Tasks and exercises:
[a] Using the GI secretion notes, answer these, one line each:
(i) About how much of the daily GI fluid is excreted in faeces?
(ii) Which enzyme catalyses the reaction of CO₂ and H₂O in parietal cells?
(iii) Which cells release somatostatin?
[b] Continue the GI secretion notes from their last sentence, keeping the same technical style.

Document excerpt:
★ ★ ★
GI Secretion
~2 min read
Lesson 5 of 16
Notes
GI Secretion
Overview
The GI tract secretes approximately 8 litres of fluid per day (saliva, gastric juice, bile, pancreatic juice, intestinal secretions). Almost all of this is reabsorbed; only ~150 mL is excreted in faeces. The ion driving secretion is Cl⁻ (secreted into the lumen; Na⁺ and water follow). Na⁺ drives absorption (Na⁺/K⁺-ATPase at the basolateral membrane powers secondary active transport of nutrients and Na⁺).
Gastric Acid Secretion
Parietal cells secrete HCl via the H⁺/K⁺-ATPase (proton pump) on their apical membrane. Mechanism: CO₂ + H₂O (catalysed by carbonic anhydrase) → H₂CO₃ → H⁺ + HCO₃⁻. H⁺ is pumped into the lumen by H⁺/K⁺-ATPase (K⁺ leaks back into lumen to keep pump running). HCO₃⁻ exits basolaterally via Cl⁻/HCO₃⁻ exchanger (Cl⁻ enters cell, HCO₃⁻ exits to blood — the "alkaline tide" after meals). Cl⁻ exits apically into the lumen through CFTR-related channels.
Regulation of gastric acid — three phases:
- Cephalic phase (thought/smell/taste of food → vagus → ACh → directly stimulates parietal cells + G cells + ECL cells)
- Gastric phase (food in stomach → amino acids + distension → G cells release gastrin → ECL release histamine → parietal cells via H₂ receptors)
- Intestinal phase (amino acids in duodenum → minor stimulation; fat + acid → inhibition via enterogastrones: secretin, CCK, GIP, somatostatin)
Somatostatin from D cells inhibits G cells (reduces gastrin) and parietal cells directly. Proton pump inhibitors (PPIs, e.g., omeprazole) block H⁺/K⁺-ATPase. H₂ receptor antagonists ("-tidines", e.g., ranitidine) block histamine's action on parietal cells.
★ ★ ★
Source material:

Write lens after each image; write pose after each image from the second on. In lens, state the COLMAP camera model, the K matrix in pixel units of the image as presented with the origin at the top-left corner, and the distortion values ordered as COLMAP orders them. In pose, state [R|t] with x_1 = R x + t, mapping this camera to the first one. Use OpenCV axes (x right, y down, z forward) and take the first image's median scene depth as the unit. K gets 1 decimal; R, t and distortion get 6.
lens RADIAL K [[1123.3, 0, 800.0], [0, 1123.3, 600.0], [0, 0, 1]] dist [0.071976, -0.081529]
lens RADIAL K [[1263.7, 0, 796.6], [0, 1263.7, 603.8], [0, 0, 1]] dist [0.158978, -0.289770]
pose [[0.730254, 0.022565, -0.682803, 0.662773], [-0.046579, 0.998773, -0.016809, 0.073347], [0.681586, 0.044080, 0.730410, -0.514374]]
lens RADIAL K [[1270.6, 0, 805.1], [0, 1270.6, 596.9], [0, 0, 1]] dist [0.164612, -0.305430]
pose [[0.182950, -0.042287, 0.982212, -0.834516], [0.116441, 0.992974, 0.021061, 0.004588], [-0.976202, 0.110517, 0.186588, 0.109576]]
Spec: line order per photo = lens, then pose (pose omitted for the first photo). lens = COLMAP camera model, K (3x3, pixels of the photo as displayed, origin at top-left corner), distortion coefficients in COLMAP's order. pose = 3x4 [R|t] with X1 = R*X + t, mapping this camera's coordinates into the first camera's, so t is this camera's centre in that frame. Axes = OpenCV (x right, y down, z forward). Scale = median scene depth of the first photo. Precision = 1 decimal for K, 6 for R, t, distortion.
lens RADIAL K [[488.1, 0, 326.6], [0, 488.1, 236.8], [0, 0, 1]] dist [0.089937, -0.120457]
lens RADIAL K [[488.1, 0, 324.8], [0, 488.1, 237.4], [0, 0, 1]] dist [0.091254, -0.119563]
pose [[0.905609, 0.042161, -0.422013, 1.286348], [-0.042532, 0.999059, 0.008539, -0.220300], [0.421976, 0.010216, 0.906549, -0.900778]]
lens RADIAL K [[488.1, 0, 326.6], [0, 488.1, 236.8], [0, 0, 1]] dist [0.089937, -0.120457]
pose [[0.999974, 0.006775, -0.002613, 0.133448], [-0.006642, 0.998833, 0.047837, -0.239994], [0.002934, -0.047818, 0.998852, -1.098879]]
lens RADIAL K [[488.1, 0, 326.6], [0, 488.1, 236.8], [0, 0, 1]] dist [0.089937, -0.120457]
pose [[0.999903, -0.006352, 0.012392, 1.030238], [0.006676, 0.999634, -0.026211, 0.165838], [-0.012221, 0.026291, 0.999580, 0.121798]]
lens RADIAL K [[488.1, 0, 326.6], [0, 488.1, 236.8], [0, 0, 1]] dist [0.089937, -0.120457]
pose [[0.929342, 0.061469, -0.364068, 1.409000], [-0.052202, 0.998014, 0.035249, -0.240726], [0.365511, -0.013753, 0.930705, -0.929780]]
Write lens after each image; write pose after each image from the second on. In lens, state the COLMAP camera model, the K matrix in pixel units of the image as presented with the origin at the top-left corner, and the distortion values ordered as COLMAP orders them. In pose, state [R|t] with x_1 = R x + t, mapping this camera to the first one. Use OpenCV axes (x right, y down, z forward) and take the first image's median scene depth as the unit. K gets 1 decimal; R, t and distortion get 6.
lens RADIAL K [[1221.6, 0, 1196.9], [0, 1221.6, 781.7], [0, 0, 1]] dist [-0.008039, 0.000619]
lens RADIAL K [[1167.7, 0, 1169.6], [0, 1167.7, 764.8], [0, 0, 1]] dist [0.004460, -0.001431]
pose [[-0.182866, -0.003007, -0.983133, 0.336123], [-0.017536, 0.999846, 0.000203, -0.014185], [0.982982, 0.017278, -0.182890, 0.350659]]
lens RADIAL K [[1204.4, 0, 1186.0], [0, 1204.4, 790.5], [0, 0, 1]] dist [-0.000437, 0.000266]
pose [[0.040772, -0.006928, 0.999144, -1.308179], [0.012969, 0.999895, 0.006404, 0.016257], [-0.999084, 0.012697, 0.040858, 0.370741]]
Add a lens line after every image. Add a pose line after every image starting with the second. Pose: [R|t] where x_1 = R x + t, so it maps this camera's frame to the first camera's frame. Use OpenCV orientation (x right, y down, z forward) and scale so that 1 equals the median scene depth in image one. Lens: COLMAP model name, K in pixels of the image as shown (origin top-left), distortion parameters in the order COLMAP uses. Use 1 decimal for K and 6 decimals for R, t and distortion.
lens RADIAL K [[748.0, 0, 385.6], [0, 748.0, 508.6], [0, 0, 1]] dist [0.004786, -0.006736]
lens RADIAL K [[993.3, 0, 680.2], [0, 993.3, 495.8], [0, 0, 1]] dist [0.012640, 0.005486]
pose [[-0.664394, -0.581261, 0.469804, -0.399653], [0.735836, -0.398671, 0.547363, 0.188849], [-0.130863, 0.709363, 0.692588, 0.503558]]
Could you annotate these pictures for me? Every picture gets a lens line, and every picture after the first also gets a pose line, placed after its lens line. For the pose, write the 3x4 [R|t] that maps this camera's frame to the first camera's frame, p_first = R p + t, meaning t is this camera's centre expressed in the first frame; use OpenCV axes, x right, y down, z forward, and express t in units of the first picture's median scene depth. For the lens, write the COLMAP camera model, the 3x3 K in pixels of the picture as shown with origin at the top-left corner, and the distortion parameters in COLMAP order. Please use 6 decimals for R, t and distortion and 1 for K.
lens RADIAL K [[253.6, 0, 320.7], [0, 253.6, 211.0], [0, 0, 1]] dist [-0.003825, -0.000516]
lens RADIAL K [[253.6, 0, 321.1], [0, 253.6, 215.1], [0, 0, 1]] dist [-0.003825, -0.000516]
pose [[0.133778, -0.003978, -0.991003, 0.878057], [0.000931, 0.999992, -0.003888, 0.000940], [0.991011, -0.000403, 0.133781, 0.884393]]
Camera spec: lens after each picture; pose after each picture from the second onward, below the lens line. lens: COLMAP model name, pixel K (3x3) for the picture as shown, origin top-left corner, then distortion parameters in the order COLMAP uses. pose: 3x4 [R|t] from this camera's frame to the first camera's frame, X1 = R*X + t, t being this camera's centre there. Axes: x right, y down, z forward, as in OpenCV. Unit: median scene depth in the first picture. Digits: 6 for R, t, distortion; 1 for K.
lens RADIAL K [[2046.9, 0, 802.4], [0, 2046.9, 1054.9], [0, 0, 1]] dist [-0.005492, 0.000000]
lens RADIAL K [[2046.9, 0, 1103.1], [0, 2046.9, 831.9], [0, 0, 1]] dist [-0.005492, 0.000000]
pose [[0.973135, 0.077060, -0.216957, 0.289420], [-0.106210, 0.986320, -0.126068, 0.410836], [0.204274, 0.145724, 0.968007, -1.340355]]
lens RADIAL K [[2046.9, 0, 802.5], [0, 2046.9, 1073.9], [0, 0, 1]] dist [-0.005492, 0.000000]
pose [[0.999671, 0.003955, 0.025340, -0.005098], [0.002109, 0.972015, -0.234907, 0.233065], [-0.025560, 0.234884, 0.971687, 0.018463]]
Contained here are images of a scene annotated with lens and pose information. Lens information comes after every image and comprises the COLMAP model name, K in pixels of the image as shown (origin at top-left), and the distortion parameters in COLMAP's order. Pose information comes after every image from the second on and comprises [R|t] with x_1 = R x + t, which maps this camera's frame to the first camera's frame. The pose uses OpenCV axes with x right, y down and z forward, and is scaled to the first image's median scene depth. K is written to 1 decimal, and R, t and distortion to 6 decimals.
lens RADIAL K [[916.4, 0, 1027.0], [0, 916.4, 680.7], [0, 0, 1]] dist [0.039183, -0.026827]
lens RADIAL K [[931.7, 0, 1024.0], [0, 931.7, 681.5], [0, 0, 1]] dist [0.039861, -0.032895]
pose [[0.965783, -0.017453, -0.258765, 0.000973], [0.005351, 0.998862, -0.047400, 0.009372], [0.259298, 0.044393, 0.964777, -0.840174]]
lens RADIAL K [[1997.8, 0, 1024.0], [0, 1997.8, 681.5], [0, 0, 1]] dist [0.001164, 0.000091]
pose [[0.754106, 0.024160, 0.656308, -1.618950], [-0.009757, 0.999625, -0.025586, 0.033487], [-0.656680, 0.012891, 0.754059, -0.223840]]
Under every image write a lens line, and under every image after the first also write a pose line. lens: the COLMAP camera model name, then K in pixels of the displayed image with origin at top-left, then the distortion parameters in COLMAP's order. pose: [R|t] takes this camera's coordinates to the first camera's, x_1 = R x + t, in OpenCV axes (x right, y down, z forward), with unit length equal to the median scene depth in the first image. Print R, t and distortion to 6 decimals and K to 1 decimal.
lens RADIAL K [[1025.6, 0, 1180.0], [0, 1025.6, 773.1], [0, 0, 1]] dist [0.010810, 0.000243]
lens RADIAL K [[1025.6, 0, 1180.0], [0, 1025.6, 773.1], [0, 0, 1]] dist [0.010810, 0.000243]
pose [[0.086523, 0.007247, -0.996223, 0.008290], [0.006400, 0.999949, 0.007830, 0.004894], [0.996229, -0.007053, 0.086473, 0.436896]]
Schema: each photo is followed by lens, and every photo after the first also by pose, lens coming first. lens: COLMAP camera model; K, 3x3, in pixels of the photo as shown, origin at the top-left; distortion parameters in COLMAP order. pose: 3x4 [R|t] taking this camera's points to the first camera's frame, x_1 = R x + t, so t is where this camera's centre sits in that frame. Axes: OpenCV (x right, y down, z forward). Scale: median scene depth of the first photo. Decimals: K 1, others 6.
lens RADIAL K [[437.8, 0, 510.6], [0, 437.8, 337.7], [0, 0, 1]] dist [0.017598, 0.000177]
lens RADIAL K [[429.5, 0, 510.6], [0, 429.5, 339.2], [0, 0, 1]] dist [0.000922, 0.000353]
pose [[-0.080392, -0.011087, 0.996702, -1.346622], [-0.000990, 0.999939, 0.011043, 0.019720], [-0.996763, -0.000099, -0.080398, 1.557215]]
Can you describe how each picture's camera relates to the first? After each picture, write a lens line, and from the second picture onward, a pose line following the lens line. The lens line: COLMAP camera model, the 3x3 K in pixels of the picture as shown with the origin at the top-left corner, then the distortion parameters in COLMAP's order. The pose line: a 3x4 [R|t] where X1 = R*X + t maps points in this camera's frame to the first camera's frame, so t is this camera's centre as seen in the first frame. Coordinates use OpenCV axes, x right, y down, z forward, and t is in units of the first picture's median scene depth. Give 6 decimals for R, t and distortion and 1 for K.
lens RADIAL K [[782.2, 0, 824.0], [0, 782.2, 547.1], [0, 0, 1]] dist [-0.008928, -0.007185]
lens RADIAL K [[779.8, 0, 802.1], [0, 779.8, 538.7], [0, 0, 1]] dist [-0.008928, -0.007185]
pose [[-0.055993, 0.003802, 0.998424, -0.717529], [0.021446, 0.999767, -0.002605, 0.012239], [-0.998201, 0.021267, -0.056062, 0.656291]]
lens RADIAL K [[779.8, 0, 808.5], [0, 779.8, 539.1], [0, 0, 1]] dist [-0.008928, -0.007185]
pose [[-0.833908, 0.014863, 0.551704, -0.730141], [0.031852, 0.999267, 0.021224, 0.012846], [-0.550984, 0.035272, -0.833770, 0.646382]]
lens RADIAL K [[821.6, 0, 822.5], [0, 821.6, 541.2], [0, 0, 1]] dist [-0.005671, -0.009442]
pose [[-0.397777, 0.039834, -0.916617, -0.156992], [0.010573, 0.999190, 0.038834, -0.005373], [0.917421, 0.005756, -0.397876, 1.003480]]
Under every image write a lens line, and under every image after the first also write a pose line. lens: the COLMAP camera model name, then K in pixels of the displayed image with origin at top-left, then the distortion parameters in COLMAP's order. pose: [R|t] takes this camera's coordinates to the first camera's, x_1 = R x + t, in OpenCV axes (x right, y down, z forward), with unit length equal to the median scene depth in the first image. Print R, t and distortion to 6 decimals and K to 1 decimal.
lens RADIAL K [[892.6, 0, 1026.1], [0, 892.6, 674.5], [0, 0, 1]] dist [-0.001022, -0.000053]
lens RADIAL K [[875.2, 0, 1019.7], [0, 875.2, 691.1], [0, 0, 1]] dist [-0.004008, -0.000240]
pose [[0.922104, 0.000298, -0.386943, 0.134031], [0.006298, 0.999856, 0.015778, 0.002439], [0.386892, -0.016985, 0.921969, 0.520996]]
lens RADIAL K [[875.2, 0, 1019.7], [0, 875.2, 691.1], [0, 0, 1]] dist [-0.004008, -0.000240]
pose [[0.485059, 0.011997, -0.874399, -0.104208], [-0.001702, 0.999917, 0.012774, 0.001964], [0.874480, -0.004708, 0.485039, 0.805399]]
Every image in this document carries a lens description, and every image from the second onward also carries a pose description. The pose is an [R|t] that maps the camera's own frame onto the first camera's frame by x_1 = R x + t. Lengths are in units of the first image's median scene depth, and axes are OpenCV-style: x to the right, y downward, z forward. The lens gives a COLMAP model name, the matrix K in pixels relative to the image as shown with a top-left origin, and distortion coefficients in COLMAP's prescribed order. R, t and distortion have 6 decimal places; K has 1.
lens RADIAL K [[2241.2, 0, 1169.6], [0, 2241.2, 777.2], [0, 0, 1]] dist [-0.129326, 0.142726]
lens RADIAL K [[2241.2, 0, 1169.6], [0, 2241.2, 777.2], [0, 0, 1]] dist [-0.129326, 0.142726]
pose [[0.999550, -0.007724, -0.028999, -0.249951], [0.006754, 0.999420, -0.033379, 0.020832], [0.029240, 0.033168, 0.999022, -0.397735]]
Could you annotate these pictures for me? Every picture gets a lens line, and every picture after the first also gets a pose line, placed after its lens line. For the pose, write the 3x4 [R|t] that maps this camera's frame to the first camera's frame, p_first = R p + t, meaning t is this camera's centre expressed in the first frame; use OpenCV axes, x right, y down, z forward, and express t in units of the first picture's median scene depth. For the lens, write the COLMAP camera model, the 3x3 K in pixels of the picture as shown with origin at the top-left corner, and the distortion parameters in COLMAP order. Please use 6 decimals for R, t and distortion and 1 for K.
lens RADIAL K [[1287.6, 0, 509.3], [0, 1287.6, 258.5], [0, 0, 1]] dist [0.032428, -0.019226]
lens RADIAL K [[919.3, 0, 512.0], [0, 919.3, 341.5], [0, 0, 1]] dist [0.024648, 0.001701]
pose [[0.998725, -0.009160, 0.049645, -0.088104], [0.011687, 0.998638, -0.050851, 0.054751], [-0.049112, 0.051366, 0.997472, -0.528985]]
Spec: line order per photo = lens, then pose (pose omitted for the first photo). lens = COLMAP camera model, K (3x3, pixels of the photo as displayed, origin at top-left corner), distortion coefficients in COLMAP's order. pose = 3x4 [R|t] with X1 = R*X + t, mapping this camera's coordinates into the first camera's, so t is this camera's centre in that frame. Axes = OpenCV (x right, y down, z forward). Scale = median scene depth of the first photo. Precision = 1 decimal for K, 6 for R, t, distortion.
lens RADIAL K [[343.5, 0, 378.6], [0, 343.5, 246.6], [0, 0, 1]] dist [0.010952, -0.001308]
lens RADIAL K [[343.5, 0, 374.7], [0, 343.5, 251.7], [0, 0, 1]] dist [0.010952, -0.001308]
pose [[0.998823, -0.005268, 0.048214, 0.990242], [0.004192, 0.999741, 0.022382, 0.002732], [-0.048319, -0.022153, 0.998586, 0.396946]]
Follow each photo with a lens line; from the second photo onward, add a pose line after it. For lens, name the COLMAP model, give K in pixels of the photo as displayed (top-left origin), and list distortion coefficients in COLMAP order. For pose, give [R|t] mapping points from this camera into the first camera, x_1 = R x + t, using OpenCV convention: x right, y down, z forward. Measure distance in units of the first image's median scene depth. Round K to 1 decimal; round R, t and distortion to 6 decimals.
★ ★ ★
Task results:
[a]
(i) About 150 mL.
(ii) Carbonic anhydrase.
(iii) D cells.

[b]
Pancreatic Secretion
Pancreatic duct cells secrete HCO₃⁻-rich fluid (neutralises acid chyme in duodenum). Mechanism: CO₂ → HCO₃⁻ inside cells → Cl⁻/HCO₃⁻ exchanger secretes HCO₃⁻ into lumen; CFTR (Cl⁻ channel) recycles Cl⁻. HCO₃⁻ concentration increases with secretory flow rate (up to ~140 mEq/L). Secretin (from S cells, stimulated by acid chyme) stimulates HCO₃⁻ secretion. Acinar cells secrete digestive enzymes as inactive zymogens (trypsinogen, chymotrypsinogen, proelastase, procarboxypeptidase); CCK (from I cells, stimulated by fat + AA) is the main stimulus.
Intrinsic Factor
Parietal cells secrete intrinsic factor (IF) along with HCl. IF binds dietary vitamin B₁₂ in the stomach → IF-B₁₂ complex is absorbed in the terminal ileum via specific receptors. Parietal cell loss or autoimmune gastritis → pernicious anaemia (B₁₂ deficiency → megaloblastic anaemia + subacute combined degeneration of the spinal cord).